Investigate using a CGS instead of an ECS

Adam Reichold requested to merge investigate-cgs-instead-of-ecs into master

@mlange I am not sure whether this is going somewhere worth reaching, but I recently learned about Froggy respectively CGS as an alternative to ECS. This avoid the pathologies of ECS by conceptually removing the entity and there by allowing arbitrary graphs of components with arbitrary iteration roots. The cost is that memory access is not as contiguous if components are iterated in different orders compared to their creation (whereas an ECS will always visit elements in entity order so to speak). However, it also supports access patterns involving multiple entities that a join in an ECS cannot handle, e.g. iterating a component and updating it for another entity at the same time. Also the CGS implementation is rather simple even if it contains quite a bit of unsafe code.

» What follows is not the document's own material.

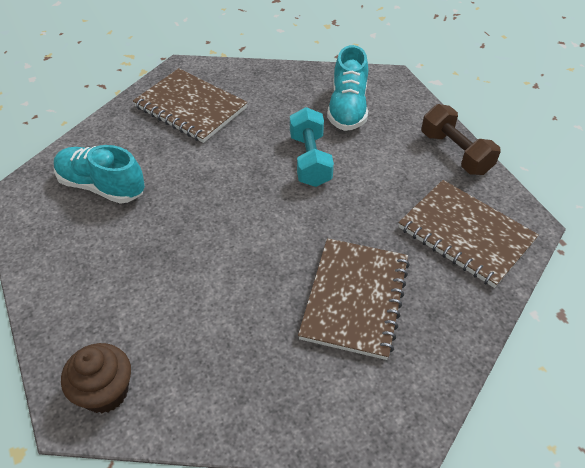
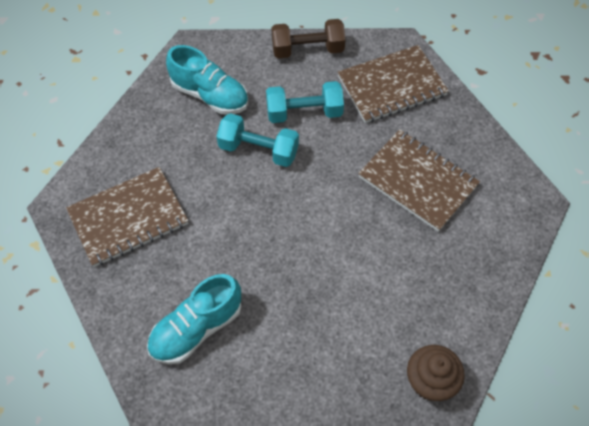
camera: 65 degrees left, 10 degrees up
none -> turquoise dumbbell [266,81,344,123]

The code here does work and is already a wee bit faster than the SPECS-based variant even though the data model is the ECS-inspired one without taking advantage of the CGS flexiblity, e.g. removing the indirection for randomness, foraging and exploration. There is large amount of boiler plate in the main scheduling due to splitting the world borrow and handing it out to systems running in parallel. But then this is compile-time checked instead of runtime checked as with SPECS.

I also added two improvements upon the Froggy approach: Using the Arc pointer value as a token to check affinity between Storage and Pointer so that reference count and bounds checks can be avoided. And using the reference count to check unique access via non-aliases pointer so that multiple threads can work on multiple component values at the same time via these pointers, i.e. a runtime version of what SPECS calls DistinctStorage.

As written in the beginning, I am not sure whether I want to follow up on this but I found Froggy interesting indeed especially since the claims of comparable performance seem warranted. (Even though performance seems to degrade faster as entities are removed and created due to the non-contiguous access described above. Mitigated by reusing components in FIFO instead of LIFO order.) Maybe you find it interesting as well.